For students across the country, dying in a school shooting is not theoretical. This year alone there have been 22 school shootings where a person was hurt or killed, according to CNN.
Following the attack at Santa Fe High School in Texas last week, student Paige Curry told ABC13: "It's been happening everywhere. I've always kind of felt like that eventually it was going to happen here too." The shooting — which happened just after the three-month mark of the Marjory Stoneman Douglas High School shooting in Parkland, FL — left 10 people dead.
This weekend, teenagers began using the hashtag #IfIDieInASchoolShooting to send a message.
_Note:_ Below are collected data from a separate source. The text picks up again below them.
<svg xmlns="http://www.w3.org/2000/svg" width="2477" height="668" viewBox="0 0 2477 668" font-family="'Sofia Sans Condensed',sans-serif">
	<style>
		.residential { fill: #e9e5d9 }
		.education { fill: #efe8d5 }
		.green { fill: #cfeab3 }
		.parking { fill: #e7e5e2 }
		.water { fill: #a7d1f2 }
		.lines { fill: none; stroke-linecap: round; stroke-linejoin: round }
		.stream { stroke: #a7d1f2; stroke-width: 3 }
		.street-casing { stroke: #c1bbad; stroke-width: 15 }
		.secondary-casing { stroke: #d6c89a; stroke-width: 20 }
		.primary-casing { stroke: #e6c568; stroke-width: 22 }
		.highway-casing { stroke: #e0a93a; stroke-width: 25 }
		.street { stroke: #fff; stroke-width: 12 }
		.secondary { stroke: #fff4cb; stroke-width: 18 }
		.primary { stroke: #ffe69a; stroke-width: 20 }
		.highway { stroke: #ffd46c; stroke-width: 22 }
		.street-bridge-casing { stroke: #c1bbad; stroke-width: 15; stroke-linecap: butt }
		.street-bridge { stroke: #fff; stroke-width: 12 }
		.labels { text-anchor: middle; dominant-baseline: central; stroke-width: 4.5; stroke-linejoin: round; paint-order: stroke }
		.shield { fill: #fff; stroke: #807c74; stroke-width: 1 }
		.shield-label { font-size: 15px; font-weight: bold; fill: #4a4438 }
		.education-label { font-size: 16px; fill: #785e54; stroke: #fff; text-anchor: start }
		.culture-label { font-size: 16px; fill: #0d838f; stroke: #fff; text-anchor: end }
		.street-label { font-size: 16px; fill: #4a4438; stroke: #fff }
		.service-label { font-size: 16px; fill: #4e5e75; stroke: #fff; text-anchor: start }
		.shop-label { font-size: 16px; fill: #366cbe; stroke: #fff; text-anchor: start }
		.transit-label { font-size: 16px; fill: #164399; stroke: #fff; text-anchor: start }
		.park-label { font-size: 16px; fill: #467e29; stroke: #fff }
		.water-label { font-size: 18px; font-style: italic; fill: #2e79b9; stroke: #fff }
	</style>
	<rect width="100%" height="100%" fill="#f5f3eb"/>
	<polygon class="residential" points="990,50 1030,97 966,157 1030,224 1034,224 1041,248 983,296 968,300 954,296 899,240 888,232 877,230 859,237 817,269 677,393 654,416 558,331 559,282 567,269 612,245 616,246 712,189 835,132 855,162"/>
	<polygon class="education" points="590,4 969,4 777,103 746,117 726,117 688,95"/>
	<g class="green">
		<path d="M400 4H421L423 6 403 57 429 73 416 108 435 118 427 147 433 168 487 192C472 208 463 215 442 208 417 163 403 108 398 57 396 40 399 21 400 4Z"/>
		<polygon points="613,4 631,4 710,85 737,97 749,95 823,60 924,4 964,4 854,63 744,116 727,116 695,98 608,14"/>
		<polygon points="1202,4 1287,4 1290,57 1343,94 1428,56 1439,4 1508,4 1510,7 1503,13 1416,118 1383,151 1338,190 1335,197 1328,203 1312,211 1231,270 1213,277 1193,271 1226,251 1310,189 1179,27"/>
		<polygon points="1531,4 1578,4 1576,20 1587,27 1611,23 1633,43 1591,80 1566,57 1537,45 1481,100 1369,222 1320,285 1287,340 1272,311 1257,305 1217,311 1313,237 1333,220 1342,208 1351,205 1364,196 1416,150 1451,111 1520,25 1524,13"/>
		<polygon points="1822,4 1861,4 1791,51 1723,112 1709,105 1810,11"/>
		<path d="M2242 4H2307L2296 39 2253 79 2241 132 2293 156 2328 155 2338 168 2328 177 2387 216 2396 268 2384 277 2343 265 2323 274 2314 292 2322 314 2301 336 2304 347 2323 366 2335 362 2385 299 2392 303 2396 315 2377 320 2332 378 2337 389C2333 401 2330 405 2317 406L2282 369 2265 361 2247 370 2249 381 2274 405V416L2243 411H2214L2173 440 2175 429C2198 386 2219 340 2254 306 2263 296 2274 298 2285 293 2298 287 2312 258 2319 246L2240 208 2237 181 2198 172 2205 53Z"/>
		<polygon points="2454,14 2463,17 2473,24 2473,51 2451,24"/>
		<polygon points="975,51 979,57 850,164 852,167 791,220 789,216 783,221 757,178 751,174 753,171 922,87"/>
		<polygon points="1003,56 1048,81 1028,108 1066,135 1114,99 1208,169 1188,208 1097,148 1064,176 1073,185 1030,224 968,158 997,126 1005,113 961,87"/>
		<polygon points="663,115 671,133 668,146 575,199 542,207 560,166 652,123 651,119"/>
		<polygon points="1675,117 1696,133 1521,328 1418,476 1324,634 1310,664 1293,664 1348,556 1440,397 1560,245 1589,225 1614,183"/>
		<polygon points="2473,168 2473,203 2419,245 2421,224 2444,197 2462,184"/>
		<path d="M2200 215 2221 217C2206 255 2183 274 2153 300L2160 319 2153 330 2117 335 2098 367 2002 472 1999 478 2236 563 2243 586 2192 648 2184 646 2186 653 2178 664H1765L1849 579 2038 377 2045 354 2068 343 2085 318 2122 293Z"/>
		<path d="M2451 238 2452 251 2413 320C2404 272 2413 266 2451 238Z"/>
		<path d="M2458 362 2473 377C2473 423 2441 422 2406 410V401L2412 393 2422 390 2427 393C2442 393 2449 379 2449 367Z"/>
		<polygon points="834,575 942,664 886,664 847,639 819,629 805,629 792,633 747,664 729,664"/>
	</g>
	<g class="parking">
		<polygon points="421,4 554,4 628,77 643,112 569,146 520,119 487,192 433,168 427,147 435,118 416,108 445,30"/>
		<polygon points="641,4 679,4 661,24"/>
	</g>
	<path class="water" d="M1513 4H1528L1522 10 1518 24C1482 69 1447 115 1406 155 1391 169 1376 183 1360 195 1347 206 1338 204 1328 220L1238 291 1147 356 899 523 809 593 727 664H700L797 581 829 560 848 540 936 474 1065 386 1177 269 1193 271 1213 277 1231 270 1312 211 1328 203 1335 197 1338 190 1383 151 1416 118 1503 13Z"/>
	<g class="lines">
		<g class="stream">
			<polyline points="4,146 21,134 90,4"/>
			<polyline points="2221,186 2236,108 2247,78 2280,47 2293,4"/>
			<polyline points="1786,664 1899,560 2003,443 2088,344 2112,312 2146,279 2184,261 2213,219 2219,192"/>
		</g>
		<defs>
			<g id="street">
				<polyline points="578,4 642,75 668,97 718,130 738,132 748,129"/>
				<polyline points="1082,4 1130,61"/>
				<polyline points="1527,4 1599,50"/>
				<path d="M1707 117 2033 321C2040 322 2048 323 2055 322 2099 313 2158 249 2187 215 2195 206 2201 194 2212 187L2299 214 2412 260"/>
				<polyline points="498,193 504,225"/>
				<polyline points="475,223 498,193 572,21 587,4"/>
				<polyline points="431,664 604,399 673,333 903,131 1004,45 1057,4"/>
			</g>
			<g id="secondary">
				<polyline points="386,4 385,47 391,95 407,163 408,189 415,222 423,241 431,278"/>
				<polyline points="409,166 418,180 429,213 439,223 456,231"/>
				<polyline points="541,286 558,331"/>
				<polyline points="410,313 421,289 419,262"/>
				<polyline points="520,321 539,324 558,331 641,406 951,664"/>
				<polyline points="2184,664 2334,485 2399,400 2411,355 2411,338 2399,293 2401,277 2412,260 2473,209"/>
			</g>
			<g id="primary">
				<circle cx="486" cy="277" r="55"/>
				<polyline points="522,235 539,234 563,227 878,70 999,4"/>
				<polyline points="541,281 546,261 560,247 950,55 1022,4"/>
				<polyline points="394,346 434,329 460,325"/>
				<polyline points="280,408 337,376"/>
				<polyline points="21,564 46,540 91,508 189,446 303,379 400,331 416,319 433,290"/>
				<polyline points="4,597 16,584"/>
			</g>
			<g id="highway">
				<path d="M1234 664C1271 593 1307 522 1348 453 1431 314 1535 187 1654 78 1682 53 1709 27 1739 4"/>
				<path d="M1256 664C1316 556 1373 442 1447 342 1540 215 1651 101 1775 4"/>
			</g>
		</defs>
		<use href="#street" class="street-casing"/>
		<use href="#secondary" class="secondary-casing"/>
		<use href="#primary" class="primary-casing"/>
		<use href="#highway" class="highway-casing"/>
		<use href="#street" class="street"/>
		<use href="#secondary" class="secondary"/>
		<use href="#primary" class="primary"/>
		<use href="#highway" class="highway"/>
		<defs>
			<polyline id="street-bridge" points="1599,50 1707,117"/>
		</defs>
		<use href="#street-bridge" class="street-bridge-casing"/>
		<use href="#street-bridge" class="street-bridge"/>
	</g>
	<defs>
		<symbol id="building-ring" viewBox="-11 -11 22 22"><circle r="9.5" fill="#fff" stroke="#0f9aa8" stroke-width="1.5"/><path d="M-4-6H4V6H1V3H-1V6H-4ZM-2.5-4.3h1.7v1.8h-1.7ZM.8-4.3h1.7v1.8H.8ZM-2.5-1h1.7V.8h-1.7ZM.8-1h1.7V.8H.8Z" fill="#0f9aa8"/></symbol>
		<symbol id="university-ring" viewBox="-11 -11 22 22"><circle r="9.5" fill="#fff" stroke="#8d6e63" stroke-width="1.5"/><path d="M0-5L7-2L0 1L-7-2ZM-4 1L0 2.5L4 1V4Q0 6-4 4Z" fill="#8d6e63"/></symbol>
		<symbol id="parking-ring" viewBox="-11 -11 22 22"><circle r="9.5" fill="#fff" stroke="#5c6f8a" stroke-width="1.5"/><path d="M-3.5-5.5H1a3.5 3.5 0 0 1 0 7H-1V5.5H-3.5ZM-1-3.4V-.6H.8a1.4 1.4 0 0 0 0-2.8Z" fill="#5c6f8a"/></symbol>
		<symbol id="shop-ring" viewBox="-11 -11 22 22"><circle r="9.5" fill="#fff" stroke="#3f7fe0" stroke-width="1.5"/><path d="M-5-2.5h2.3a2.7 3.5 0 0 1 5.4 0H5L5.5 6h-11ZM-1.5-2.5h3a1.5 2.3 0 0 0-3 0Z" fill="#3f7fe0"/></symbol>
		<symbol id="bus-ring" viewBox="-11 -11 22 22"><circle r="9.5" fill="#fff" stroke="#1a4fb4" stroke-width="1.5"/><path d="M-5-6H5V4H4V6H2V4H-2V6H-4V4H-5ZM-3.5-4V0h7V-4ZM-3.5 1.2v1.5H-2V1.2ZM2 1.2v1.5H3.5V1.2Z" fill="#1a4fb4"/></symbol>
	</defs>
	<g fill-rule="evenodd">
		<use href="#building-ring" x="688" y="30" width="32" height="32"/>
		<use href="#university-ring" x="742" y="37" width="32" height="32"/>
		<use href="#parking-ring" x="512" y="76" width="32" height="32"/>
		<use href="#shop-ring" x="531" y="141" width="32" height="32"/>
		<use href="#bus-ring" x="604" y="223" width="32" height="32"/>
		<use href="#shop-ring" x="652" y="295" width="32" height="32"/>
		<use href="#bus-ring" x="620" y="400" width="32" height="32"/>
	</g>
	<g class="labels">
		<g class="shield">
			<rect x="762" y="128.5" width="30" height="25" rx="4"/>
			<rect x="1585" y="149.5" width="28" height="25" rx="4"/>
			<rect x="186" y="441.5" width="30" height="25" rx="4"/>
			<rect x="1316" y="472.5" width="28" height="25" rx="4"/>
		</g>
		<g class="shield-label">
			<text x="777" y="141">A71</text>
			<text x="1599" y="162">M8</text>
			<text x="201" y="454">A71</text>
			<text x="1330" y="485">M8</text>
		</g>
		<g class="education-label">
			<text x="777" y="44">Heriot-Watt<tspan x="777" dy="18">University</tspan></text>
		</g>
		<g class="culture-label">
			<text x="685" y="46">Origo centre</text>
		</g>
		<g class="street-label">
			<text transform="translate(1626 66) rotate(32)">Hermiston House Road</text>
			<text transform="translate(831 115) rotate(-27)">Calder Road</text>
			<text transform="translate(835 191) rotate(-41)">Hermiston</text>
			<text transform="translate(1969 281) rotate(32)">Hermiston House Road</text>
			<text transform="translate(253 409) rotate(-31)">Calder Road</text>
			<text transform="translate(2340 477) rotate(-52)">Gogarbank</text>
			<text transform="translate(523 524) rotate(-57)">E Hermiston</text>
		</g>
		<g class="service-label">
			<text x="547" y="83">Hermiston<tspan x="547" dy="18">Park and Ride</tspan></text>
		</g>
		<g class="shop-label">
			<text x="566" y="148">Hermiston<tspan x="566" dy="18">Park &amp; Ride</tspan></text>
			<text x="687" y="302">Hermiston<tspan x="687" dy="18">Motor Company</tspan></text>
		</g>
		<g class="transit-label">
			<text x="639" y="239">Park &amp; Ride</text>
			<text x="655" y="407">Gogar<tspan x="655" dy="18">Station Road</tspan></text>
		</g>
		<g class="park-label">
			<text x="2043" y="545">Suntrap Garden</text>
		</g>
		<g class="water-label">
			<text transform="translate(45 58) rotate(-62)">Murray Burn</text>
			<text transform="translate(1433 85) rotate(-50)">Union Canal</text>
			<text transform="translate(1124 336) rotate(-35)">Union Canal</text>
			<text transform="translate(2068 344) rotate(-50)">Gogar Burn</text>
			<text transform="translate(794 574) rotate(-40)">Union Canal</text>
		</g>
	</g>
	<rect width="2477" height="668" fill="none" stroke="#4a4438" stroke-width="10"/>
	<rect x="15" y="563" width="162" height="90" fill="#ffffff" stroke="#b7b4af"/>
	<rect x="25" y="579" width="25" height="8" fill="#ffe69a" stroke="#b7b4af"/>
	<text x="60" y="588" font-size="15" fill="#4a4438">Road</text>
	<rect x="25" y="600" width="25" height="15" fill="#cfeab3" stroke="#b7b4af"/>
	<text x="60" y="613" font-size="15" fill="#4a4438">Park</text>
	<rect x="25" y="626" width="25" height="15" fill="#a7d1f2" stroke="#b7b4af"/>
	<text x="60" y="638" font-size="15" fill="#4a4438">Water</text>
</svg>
They listed milestones they will miss if they're killed in an attack, the desire for their deaths to be politicized, and words of comfort for their loved ones.
Andrew Schneidawind, an 18-year-old college sophomore, created the hashtag.
"I'm gonna try and get a hashtag trending called #IfIdieInASchoolShooting. If you wanna join, feel free," he wrote. "#IfIdieInASchoolShooting, I will never be able to finish my animated TV series, I'll never be able to see my sister again, and I will have to become a martyr."
For Lane Murdock, the 16-year-old student behind last month's National School Walkout, #IfIDieInASchoolShooting speaks to how teenagers are thinking of their own mortality in the wake of Parkland, Santa Fe, and so many other school shootings.
"The hashtag for me is a really important way to visualize the mental state of America's youth," she told Refinery29. "We constantly wonder if we will be next. We live in fear, we plan our escape routes. We question our legacies. It's not healthy. The hashtags represents that."